Online spending for non-travel goods and services increased on a sequential basis, from $905 million the week ending Nov. 10 to $976 million the week ending Nov. 17. However, year-over-year growth in non-travel spending slowed from 34% to 16% over the same weeks. Collectively, these data suggest that the 2002 online holiday shopping season is picking up steam but still is not fully underway yet.
The double-digit gains posted in online non-travel sales have been fueled by significant increases in the number of online buyers versus last year. The week ending Nov. 17 saw 9.2 million Internet users buying online, up 36% versus the same week last year. Key non-travel categories with significant increases in the number of buyers for the latest week versus year-ago include: Toys, up 37%; Movies and Video, up 68%; Flowers and Gifts, up 103%; Consumer Electronics, up 92%; and Apparel, up 70%.
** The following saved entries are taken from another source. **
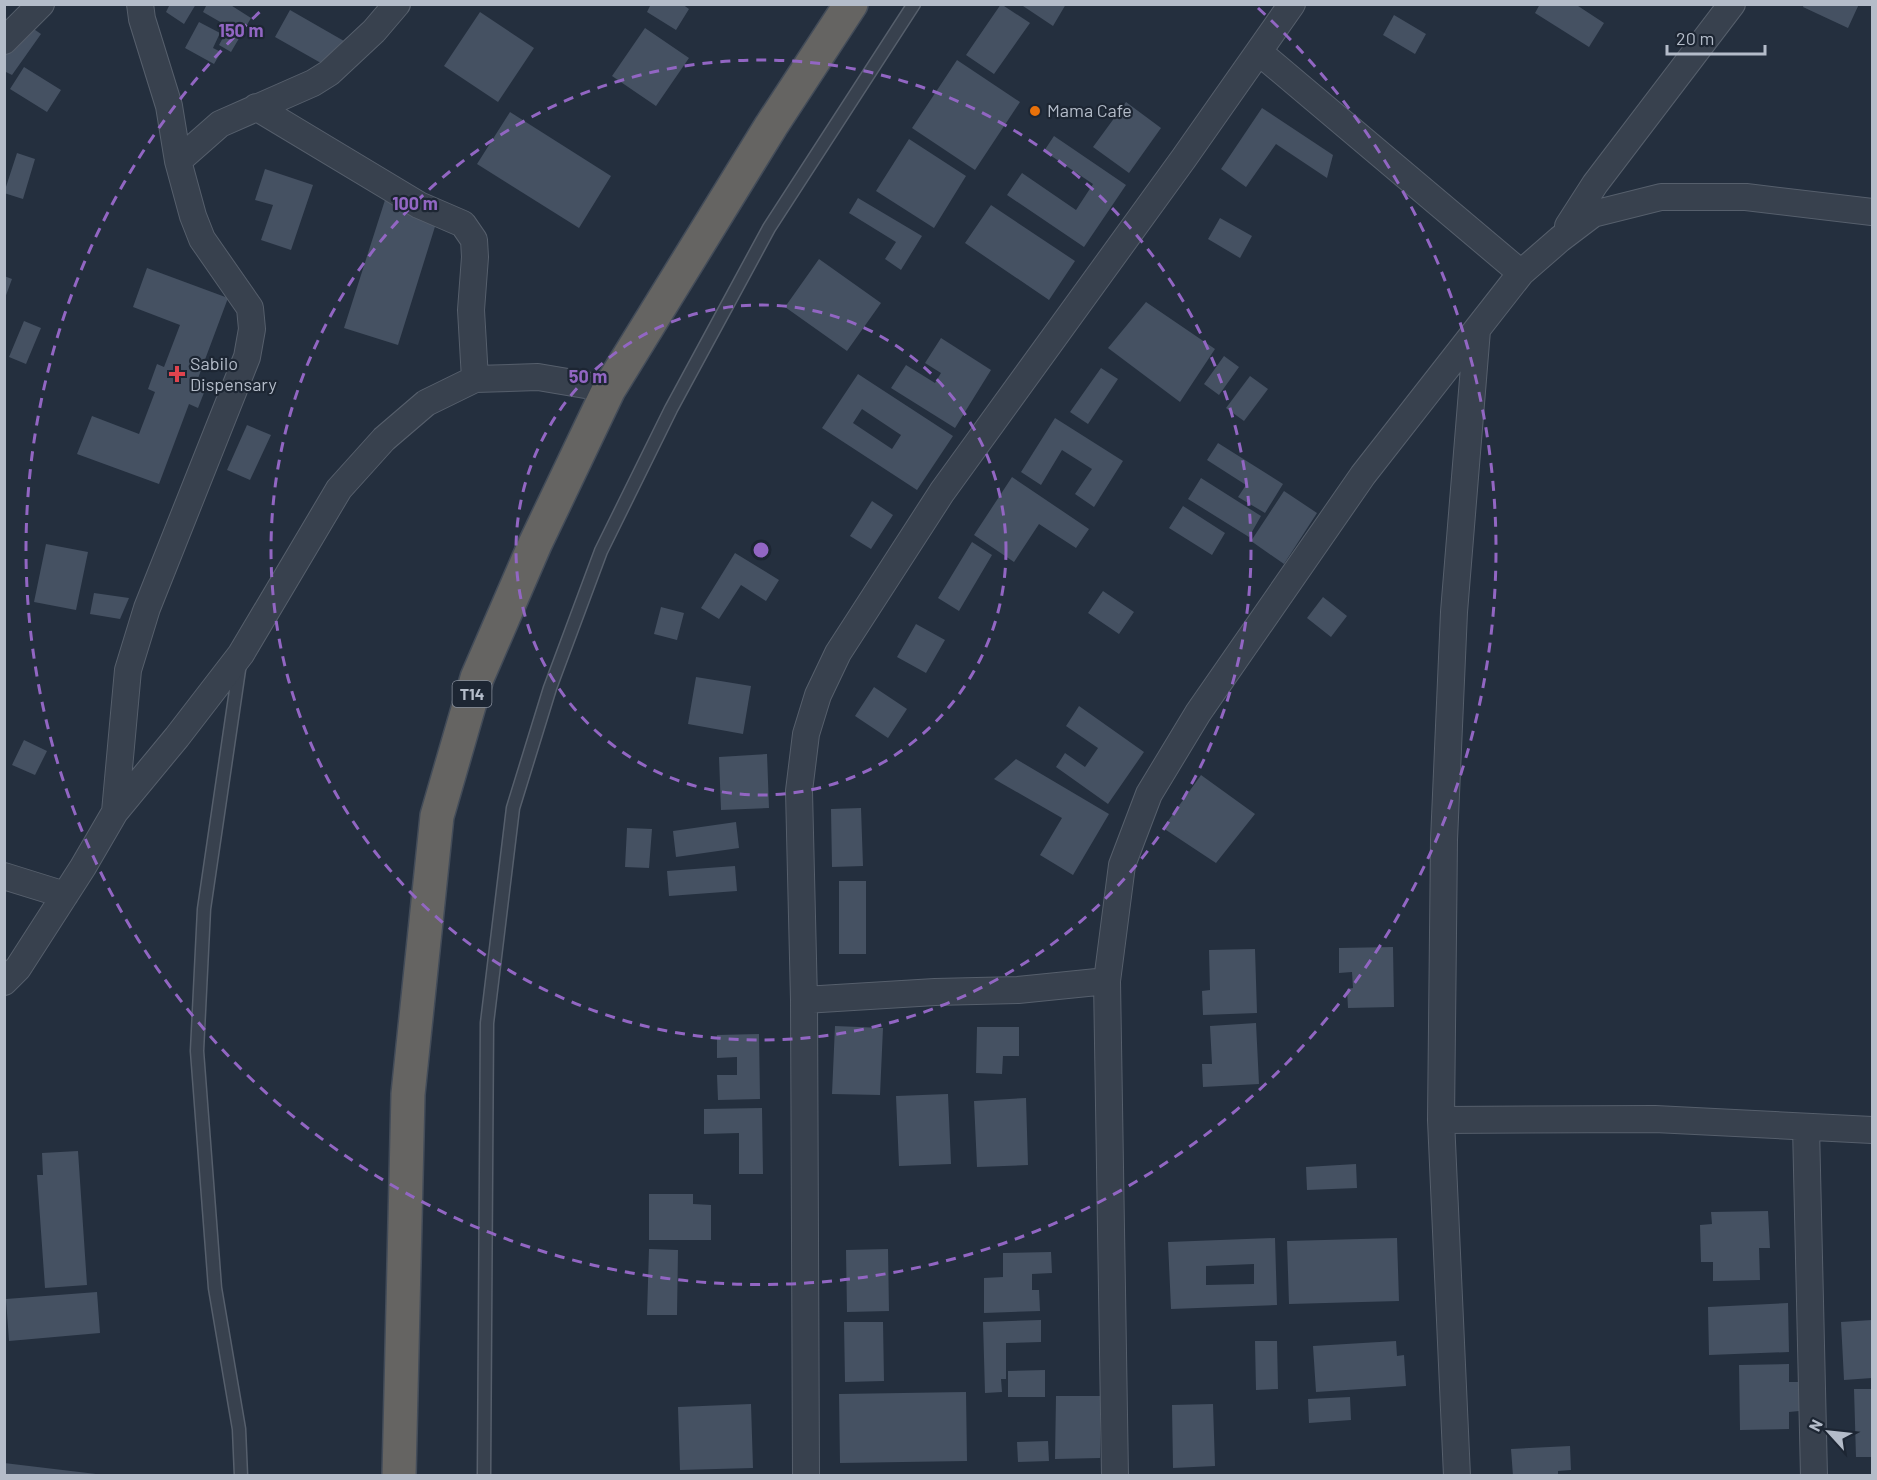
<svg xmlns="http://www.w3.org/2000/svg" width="1877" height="1480" font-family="Barlow,sans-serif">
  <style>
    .building { fill: #455162; fill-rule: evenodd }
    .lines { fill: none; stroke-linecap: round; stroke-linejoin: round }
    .service-casing { stroke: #565f6c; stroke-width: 15 }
    .minor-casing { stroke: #565f6c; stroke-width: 28 }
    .trunk-casing { stroke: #434c59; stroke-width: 36 }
    .service { stroke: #38414e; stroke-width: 12 }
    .minor { stroke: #38414e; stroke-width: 26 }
    .trunk { stroke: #656462; stroke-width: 33 }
    .ring { fill: none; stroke: #9266c3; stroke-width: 3; stroke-dasharray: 10 8 }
    .food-dot { fill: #e8710a; stroke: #1d2633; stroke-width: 2 }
    .health-dot { fill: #e0444e; stroke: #1d2633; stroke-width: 2 }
    .labels { text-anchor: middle; stroke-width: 4.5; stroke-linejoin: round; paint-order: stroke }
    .shield { fill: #1d2633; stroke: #878f9c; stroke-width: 1.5 }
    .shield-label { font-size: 16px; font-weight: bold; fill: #b4bcc9 }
    .poi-label { font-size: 18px; fill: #b4bcc9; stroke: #1d2633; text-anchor: start }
    .centre { fill: #9266c3; stroke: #1d2633; stroke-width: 3 }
    .ring-label { font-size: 18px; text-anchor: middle; font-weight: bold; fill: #9266c3; stroke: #1d2633; stroke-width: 4.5; stroke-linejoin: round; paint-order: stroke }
  </style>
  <rect width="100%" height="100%" fill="#242f3e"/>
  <path class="building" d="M170,4H196L184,24L166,12Z
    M207,4H229L251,18L231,52L219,45L229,27L203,12Z
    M651,4H682L689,9L676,30L647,12Z
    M1001,4L1030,23L994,74L966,55Z
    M1020,4H1066L1053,26Z
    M1540,4H1575L1604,23L1589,47L1535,13Z
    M1804,4H1859L1848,28L1803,7Z
    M290,10L344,41L328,67L275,37Z
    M480,12L534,48L498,102L444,66Z
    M1394,15L1426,34L1415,54L1383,35Z
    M199,22L220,33L213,48L221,52L214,64L185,48Z
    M25,23L41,34L12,75L4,71V54Z
    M645,28L689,58L656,106L612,76Z
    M957,60L1020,102L975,170L912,128Z
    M24,67L61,90L47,112L10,89Z
    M1126,102L1161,128L1129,173L1093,147Z
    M1262,108L1333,155L1327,178L1276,144L1246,187L1221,169Z
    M510,112L611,176L579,228L477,164Z
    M1054,136L1126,185L1084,247L1007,195L1022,173L1076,210L1093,184L1044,151Z
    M909,139L966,176L934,228L876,191Z
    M17,153L35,159L23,199L4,193Z
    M265,169L313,185L291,250L261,240L273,205L255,200Z
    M858,198L922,236L901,270L885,259L896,242L849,213Z
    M385,200L438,217L398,345L344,328Z
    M991,205L1075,261L1049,300L965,243Z
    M1220,218L1252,236L1240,258L1208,239Z
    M819,259L881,303L847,351L785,307Z
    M147,268L228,298L197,381L207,385L198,408L189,404L159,484L77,454L92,416L139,434L155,392L148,389L157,364L164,367L180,325L133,307Z
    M4,276L12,279L5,298L4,297Z
    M1146,302L1215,349L1180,402L1108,348Z
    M24,321L41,328L26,364L9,357Z
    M941,338L991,370L955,428L891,388L906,365L935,383L941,373L925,363Z
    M1224,356L1239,367L1219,395L1204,384Z
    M1101,368L1118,379L1088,424L1070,412Z
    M858,374L953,436L917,490L822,428ZM862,409L901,435L892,449L853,423Z
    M1250,376L1268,389L1244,421L1226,408Z
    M1055,418L1123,461L1094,507L1075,494L1092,469L1062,450L1041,485L1021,472Z
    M247,425L271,435L250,480L227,470Z
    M1218,443L1283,484L1265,513L1238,497L1246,485L1207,460Z
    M1012,477L1089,529L1076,548L1039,524L1014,562L974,535Z
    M1201,478L1261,516L1249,537L1188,499Z
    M1284,491L1317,513L1284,564L1251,541Z
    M872,501L893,515L871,549L850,536Z
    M1183,506L1225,533L1212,555L1169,528Z
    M972,542L992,555L959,611L938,598Z
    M46,544L88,552L76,610L34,602Z
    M735,553L779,580L766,601L741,585L719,619L701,608Z
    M1103,591L1134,612L1119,634L1088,613Z
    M94,593L129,598L120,619L90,614Z
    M1323,597L1347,616L1331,637L1307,618Z
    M661,607L684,613L677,640L654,634Z
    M916,624L945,640L926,673L897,657Z
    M696,677L751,686L743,734L688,724Z
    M874,687L907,709L888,738L855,716Z
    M1079,706L1144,752L1108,804L1056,767L1065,753L1085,767L1098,748L1066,726Z
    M24,740L47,751L35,775L12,765Z
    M767,754L769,808L721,810L719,757Z
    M1016,759L1109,814L1073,875L1040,855L1062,818L994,779Z
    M1201,775L1255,814L1216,863L1163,828Z
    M861,808L863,866L832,867L831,809Z
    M736,822L739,848L676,857L673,831Z
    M627,828L652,829L649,868L625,867Z
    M735,866L737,891L669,896L667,871Z
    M839,881H866V954H839Z
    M1393,947L1394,1007L1348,1008L1347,989L1353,988L1352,972L1339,973V948Z
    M1255,949L1257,1013L1203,1015L1202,991L1210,990L1209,950Z
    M1256,1023L1259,1084L1203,1087L1202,1064H1212L1210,1026Z
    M835,1026L883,1028L880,1095L832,1094Z
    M977,1027H1019V1056H1003L1002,1074L976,1073Z
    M759,1034L760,1099L718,1100L717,1075H737V1057L717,1058V1035Z
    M948,1094L951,1164L899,1166L896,1096Z
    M1026,1098L1028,1165L977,1167L974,1101Z
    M762,1108L763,1174H739V1133L704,1134V1109Z
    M78,1151L87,1285L45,1288L37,1175H43L42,1153Z
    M1356,1164L1357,1188L1307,1190L1306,1167Z
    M649,1194H693V1204L711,1205V1240H649Z
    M1768,1211L1770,1248H1759L1760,1280L1713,1281V1262H1701L1700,1225L1712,1224L1711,1212Z
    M1275,1238L1277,1305L1171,1309L1168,1242ZM1254,1264V1284L1206,1285V1266Z
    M1397,1238L1399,1301L1289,1304L1287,1241Z
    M649,1249L678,1250L677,1315H647Z
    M888,1249L889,1311L847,1312L846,1250Z
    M1051,1252L1052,1273L1032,1274V1290H1039L1040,1311L984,1313V1278L1003,1277V1253Z
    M97,1292L100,1333L9,1341L6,1299Z
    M1788,1303L1789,1352L1709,1355L1708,1307Z
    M1041,1320V1342L1006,1343V1379H1001L1002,1392L985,1393L983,1322Z
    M1872,1320V1378L1844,1380L1841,1322Z
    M844,1322H883L884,1381L845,1382Z
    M1255,1341H1277L1278,1389L1256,1390Z
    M1396,1341L1397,1356L1404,1355L1406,1386L1316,1392L1313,1346Z
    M1789,1364V1382H1799V1411L1789,1412V1429L1740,1430L1739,1365Z
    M1045,1370V1397H1008V1371Z
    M1854,1389H1872V1457H1856Z
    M966,1392L967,1461L840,1463L839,1394Z
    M1056,1396H1100V1458L1055,1459Z
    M1350,1397L1351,1420L1309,1423L1308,1399Z
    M751,1404L753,1468L680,1470L678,1407Z
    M1213,1404L1215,1466L1173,1468L1172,1405Z
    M1048,1441L1049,1461L1018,1462L1017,1442Z
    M1570,1446L1571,1470L1558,1471V1476H1513L1511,1449Z
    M4,1463L96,1474V1476H4Z"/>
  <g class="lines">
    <g class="service-casing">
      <path id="service" d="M240,663L204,909L197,1051L215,1288L239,1429L241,1476
        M484,1476L487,1023L513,808L550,688L601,551L671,409L769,228L914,4"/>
    </g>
    <g class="minor-casing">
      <path id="minor" d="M4,41L41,4
        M1259,52L1521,273
        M256,107L419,205L463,224L474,240L475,257L471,310L475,379
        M178,161L220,124L313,83L329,73L374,31L397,4
        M1568,226L1595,184L1732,4
        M115,812L128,670L147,608L247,357L252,329L250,308L202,239L193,216L178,161L169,106L142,19L140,4
        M4,876L65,895
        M4,982L18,968L83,867L115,812L177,737L241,654L339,489L384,439L426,403L475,379L538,377L609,389
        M804,1000L935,992L1018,990L1107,981
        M1441,1120L1655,1119L1872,1130
        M1806,1127L1814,1476
        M806,1476L804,1000L799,791L806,734L818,695L838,653L942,492L1184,158L1292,4
        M1115,1476L1107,981L1122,865L1149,794L1198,713L1363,475L1521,273L1560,239L1593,214L1661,197H1746L1872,212
        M1457,1476L1441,1120L1444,840L1454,612L1477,330"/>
    </g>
    <g class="trunk-casing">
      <path id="trunk" d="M399,1476L408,1094L437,816L477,678L535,544L609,389L771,126L851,4"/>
    </g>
    <use href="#service" class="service"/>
    <use href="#minor" class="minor"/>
    <use href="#trunk" class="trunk"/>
  </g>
  <g class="ring">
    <circle cx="761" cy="550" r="245"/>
    <circle cx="761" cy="550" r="490"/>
    <path d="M1258 8A735 735 0 1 1 264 8"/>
  </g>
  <circle class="food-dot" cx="1035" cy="111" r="6"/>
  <path class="health-dot" d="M174 365h6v6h6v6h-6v6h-6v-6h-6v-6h6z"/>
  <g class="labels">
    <rect class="shield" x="452.5" y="681" width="39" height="26" rx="4.5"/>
    <g class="shield-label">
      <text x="472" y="700">T14</text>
    </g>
    <g class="poi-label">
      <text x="1047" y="117">Mama Cafe</text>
      <text x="190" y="370">Sabilo<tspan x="190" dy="21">Dispensary</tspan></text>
    </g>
  </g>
  <circle cx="761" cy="550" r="9" class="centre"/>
  <g class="ring-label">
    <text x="241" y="37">150 m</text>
    <text x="415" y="210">100 m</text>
    <text x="588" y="383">50 m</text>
  </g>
  <rect width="1877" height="1480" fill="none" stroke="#b4bcc9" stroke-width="12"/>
  <g transform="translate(1829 1432) rotate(297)" stroke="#1d2633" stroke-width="4.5" paint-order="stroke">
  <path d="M0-4.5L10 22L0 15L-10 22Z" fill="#b4bcc9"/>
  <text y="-9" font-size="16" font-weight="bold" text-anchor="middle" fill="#b4bcc9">N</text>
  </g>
  <path d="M1667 45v9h98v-9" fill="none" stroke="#b4bcc9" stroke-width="3"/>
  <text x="1676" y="45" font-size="18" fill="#b4bcc9" stroke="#1d2633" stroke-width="4.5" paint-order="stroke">20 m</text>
</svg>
Worldwide visitors to Shopping sites slowly but steadily increased since the late summer and reached 112.6 million in the week ending Nov. 10, the highest level since April 2002. comScore will continue to monitor traffic patterns to shopping sites and note key trends and movement of specific sites throughout the holiday season. Predictably, the top shopping site is Amazon.com. The rest of the top ten are Dell.com, Dealtime.com, Freeze.com, Pricegrabber.com, Columbiahouse.com, Cdnow.com, Coolsavings.com, Walmart.com, Hallmark.com and Barnesandnoble.com.